Texte proposé

---*---

Dans cette lettre de onze pages, Mgr Vigano, 77 ans, évêque à la retraite réputé pour la précision de ses informations, Italien connaissant tous les rouages du Vatican pour avoir été secrétaire général du gouvernement de la cité du Vatican, commet l'erreur de demander la démission du pape - cela affaiblit son propos - mais avance des faits que personne, pas même le Pape, n'est pour le moment en mesure de contredire.

Il convient d'être prudent sur ce genre d'affaires mais l'enquête menée, dès sa parution, par Le Figaro auprès de quatre sources très informées, très différentes et internes du Vatican, conduisent à une même conclusion: les leçons tirées de l'affaire par Mgr Vigano sont de sa responsabilité, mais il sera difficile de contrer l'exactitude des faits décrits.

---*---

Données brutes

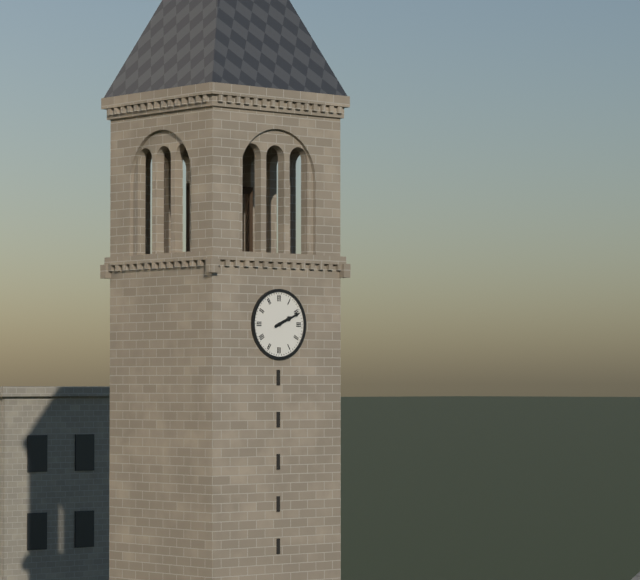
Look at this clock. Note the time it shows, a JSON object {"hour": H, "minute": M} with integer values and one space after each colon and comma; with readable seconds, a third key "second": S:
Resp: {"hour": 2, "minute": 11}
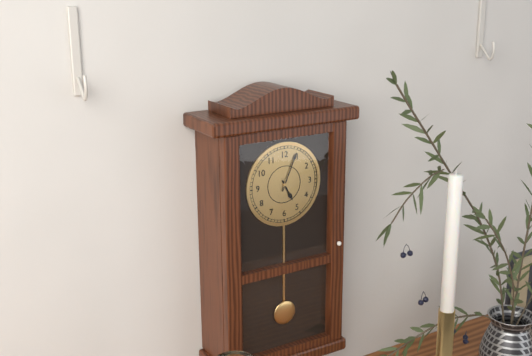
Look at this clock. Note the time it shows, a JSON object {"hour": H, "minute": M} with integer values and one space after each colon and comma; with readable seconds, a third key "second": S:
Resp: {"hour": 5, "minute": 4}
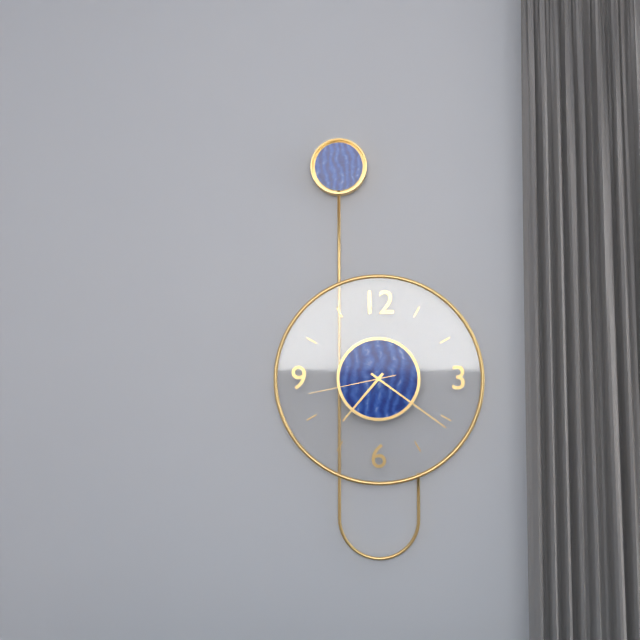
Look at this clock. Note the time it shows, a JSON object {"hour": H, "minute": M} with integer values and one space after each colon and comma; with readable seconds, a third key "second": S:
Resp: {"hour": 7, "minute": 21, "second": 43}
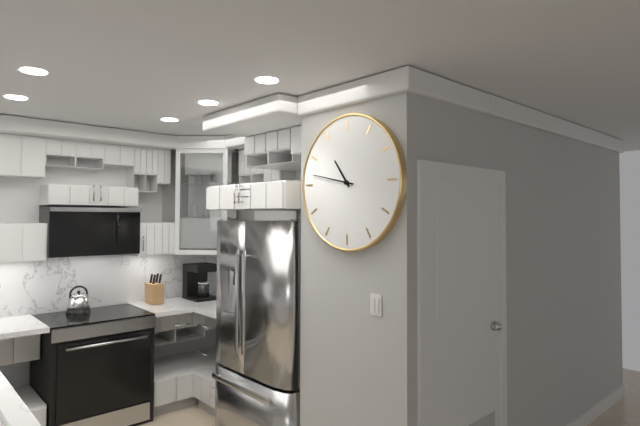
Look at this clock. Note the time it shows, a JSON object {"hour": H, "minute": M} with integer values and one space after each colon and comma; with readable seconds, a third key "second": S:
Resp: {"hour": 10, "minute": 47}
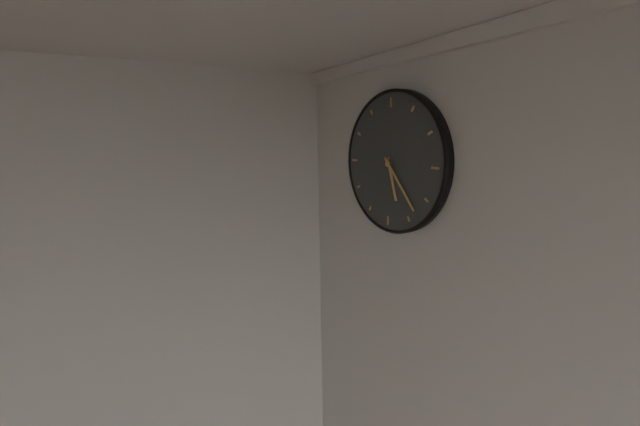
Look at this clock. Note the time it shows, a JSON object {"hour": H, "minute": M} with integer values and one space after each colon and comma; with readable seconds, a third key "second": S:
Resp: {"hour": 5, "minute": 23}
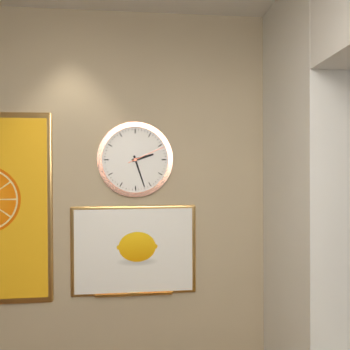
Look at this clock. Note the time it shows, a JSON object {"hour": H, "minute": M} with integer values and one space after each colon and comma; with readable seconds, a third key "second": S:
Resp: {"hour": 2, "minute": 27}
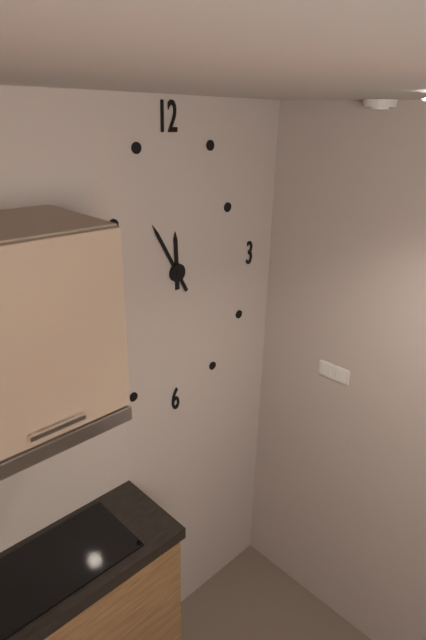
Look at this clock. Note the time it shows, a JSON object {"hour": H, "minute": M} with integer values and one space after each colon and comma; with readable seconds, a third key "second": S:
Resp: {"hour": 11, "minute": 55}
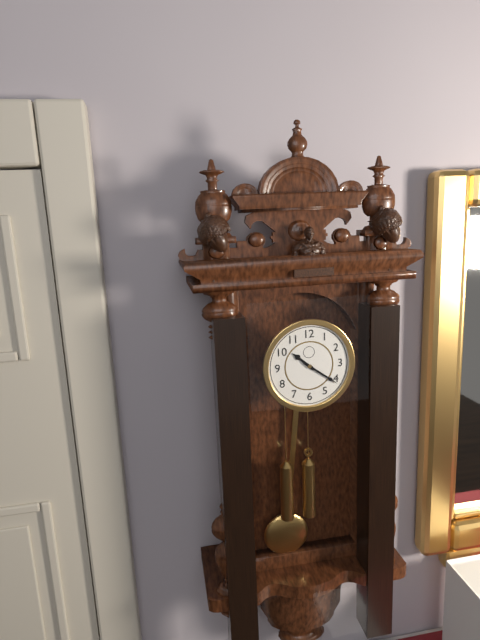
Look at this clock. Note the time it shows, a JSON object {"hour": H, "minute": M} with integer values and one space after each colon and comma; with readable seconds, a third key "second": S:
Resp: {"hour": 10, "minute": 21}
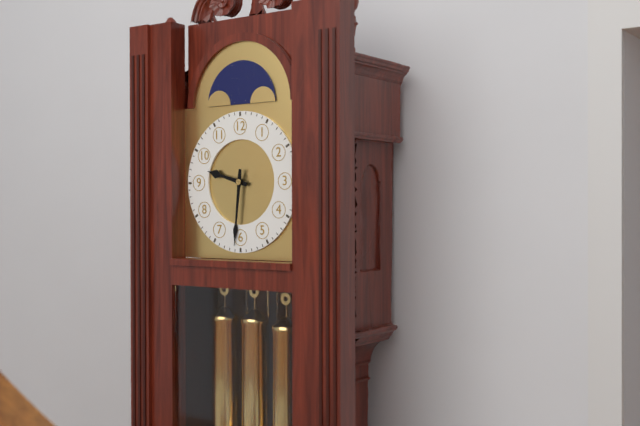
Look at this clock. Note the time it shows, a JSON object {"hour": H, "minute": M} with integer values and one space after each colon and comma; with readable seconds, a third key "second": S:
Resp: {"hour": 9, "minute": 31}
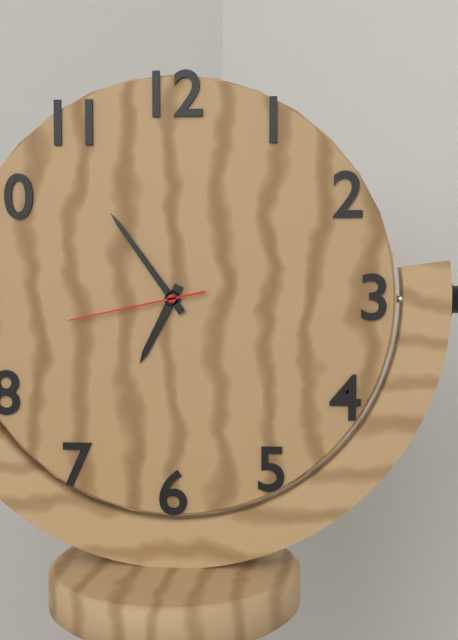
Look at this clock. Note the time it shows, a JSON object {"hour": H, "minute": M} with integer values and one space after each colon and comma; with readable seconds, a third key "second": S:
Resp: {"hour": 6, "minute": 54, "second": 43}
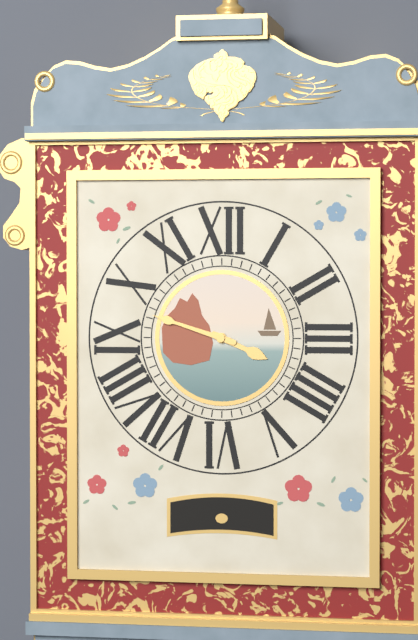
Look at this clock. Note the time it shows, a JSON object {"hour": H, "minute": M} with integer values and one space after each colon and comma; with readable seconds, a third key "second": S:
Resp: {"hour": 3, "minute": 48}
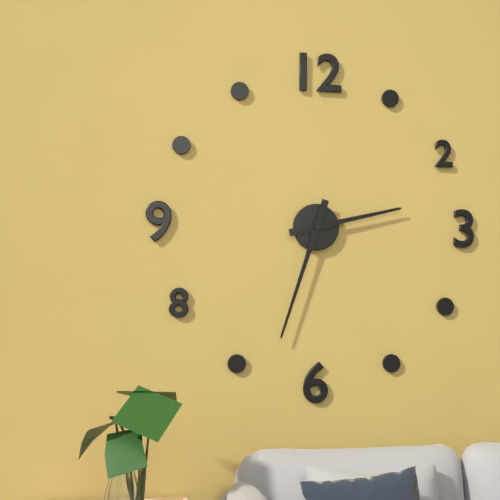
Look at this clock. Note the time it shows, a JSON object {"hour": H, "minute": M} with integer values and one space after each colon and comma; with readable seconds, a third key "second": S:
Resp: {"hour": 2, "minute": 33}
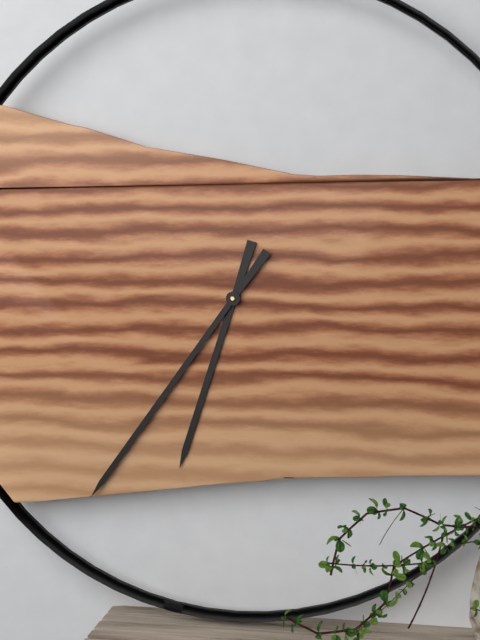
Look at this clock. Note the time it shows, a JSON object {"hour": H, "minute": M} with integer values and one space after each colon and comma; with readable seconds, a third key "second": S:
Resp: {"hour": 6, "minute": 36}
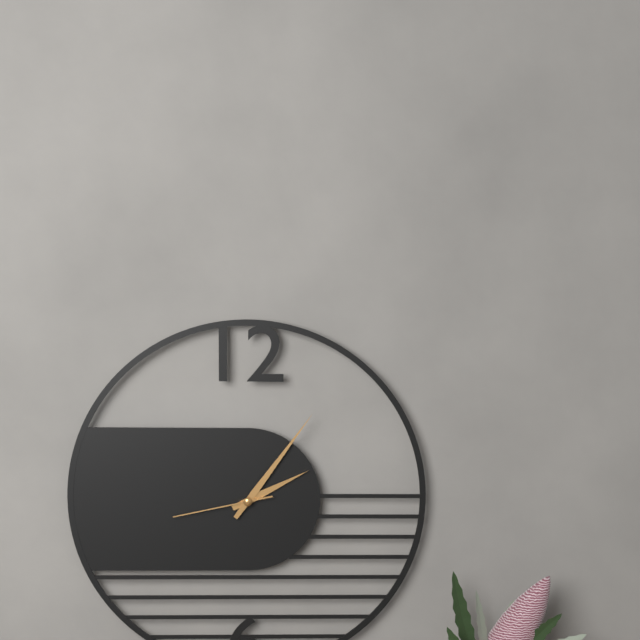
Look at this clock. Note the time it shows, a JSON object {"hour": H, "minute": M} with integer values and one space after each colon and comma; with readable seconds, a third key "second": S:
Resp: {"hour": 2, "minute": 6, "second": 43}
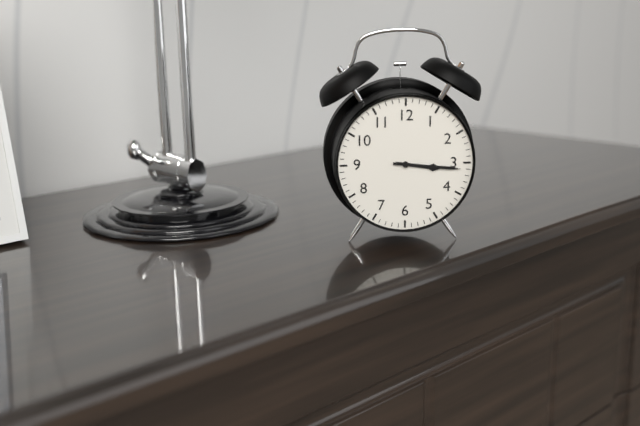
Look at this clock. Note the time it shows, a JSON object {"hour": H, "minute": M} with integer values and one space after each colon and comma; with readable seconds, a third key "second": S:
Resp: {"hour": 3, "minute": 16}
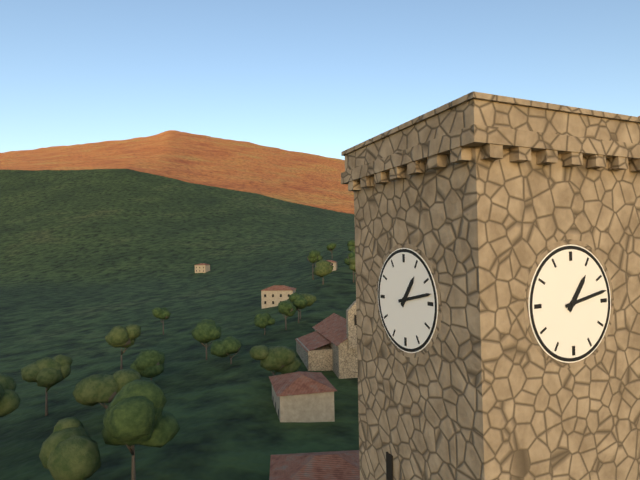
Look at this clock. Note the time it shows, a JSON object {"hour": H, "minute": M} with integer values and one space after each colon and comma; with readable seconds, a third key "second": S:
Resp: {"hour": 1, "minute": 13}
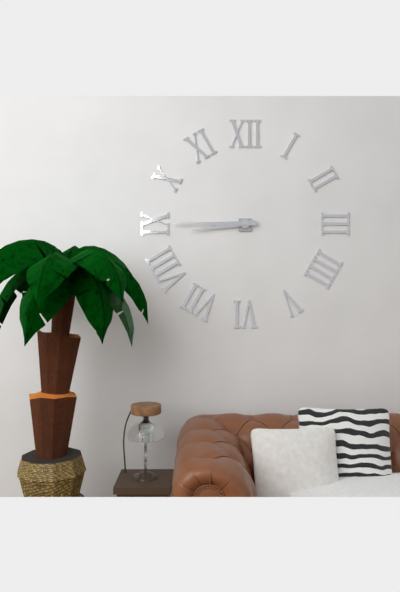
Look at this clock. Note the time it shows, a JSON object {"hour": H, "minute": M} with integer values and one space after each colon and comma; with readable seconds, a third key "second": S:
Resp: {"hour": 8, "minute": 45}
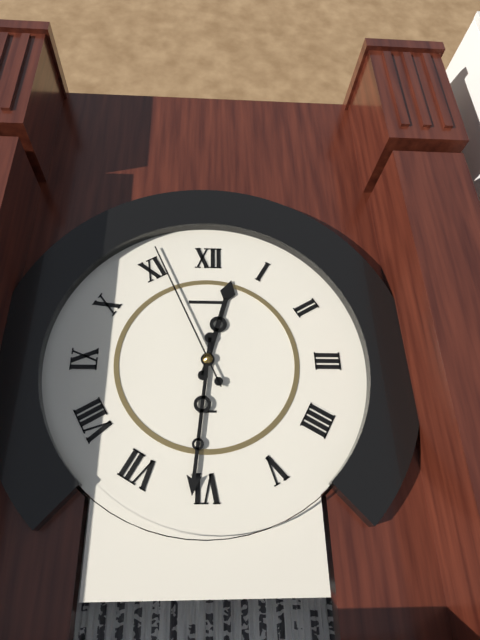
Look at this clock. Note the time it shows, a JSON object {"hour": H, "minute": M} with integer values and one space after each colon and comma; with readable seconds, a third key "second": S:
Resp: {"hour": 12, "minute": 31, "second": 56}
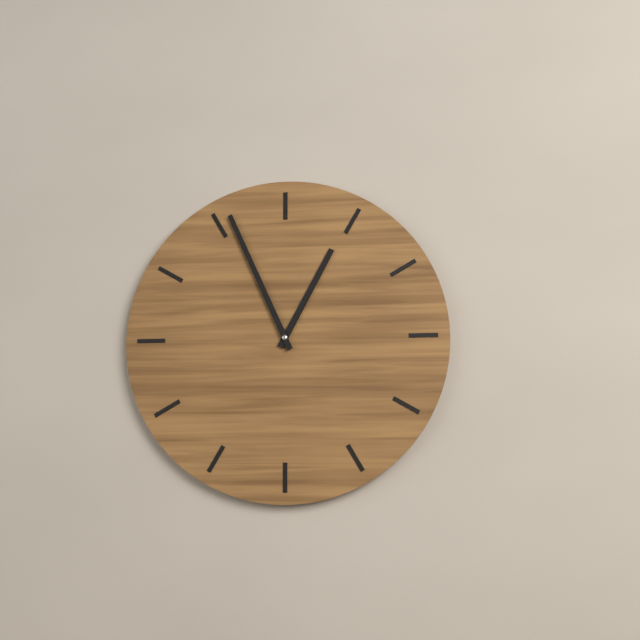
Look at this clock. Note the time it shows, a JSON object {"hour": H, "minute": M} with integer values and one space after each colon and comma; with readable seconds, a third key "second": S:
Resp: {"hour": 12, "minute": 56}
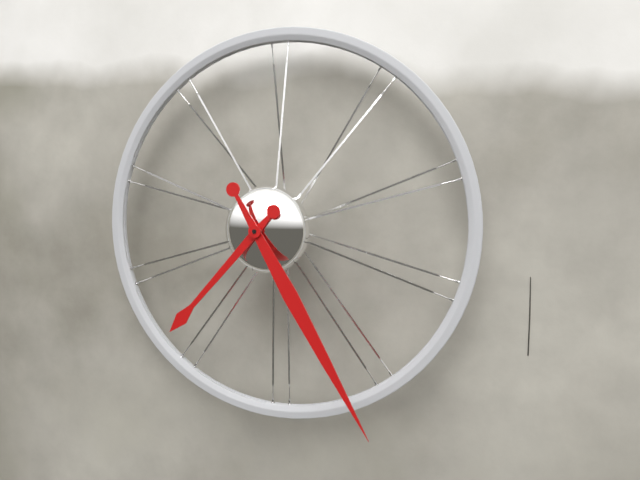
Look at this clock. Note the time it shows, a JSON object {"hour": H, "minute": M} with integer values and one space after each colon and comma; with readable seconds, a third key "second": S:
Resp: {"hour": 7, "minute": 25}
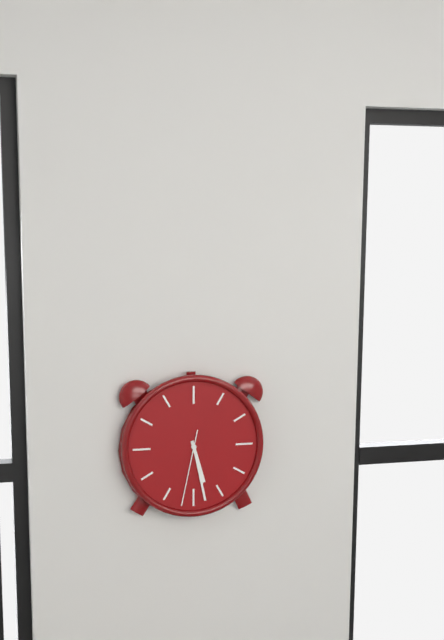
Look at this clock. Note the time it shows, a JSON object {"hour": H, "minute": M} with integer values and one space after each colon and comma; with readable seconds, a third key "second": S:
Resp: {"hour": 5, "minute": 28, "second": 32}
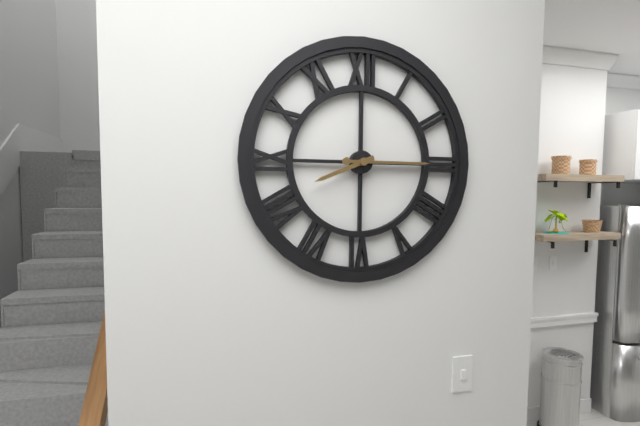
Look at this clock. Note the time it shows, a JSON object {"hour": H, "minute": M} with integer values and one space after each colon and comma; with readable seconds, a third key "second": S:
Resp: {"hour": 8, "minute": 15}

---*---

Exercices à faire
(a) D'après le texte sur la lettre de Mgr Vigano, pourquoi sa demande de démission du pape est-elle une erreur ? Répondez en une à trois phrases.
(b) Poursuivez le texte sur la lettre de Mgr Vigano après sa dernière phrase.
Les lignes ne servent à rien pour ce travail.

Corrigé des exercices
(a) C'est une erreur parce que cette demande affaiblit son propos.

(b)
L'ancien représentant du Pape aux États-Unis développe quatre thèses:

la première est que le pape François a choisi, dès son élection en 2013, comme conseiller personnel pour les États-Unis, l'ancien archevêque de Washington, le cardinal Theodore McCarrick - qui avait joué un rôle décisif dans son élection - alors qu'il savait, affirme Vigano, la pratique homosexuelle de ce prélat avec ses séminaristes.

Pression médiatique

Par la stratégie du silence - grand classique de défense au Vatican -, le Pape entend ne pas donner d'importance à ce document

La deuxième thèse est que le pape Benoît XVI, en 2009, informé par une enquête interne des mœurs de ce prélat - très connues aux États-Unis -, avait pourtant et aussitôt déposé cet archevêque. Mais ce dernier - de rang cardinalice et très puissant sur le plan financier - avait toujours refusé d'obéir et d'obtempérer. C'est finalement sous la pression médiatique du scandale qui a explosé aux États-Unis - car les faits sont exacts - que François a fini par faire appliquer la mesure, le 28 juillet 2018, retirant à McCarrick son titre de cardinal et lui imposant une vie de pénitence.

 

La troisième thèse de Mgr Vigano revient à dénoncer l'existence d'un «réseau homosexuel» dans le clergé catholique, dont certains prêtres et prélats seraient «actifs», soutenus par d'autres prélats «progays» qui travaillent à «subvertir la doctrine catholique» en ce domaine.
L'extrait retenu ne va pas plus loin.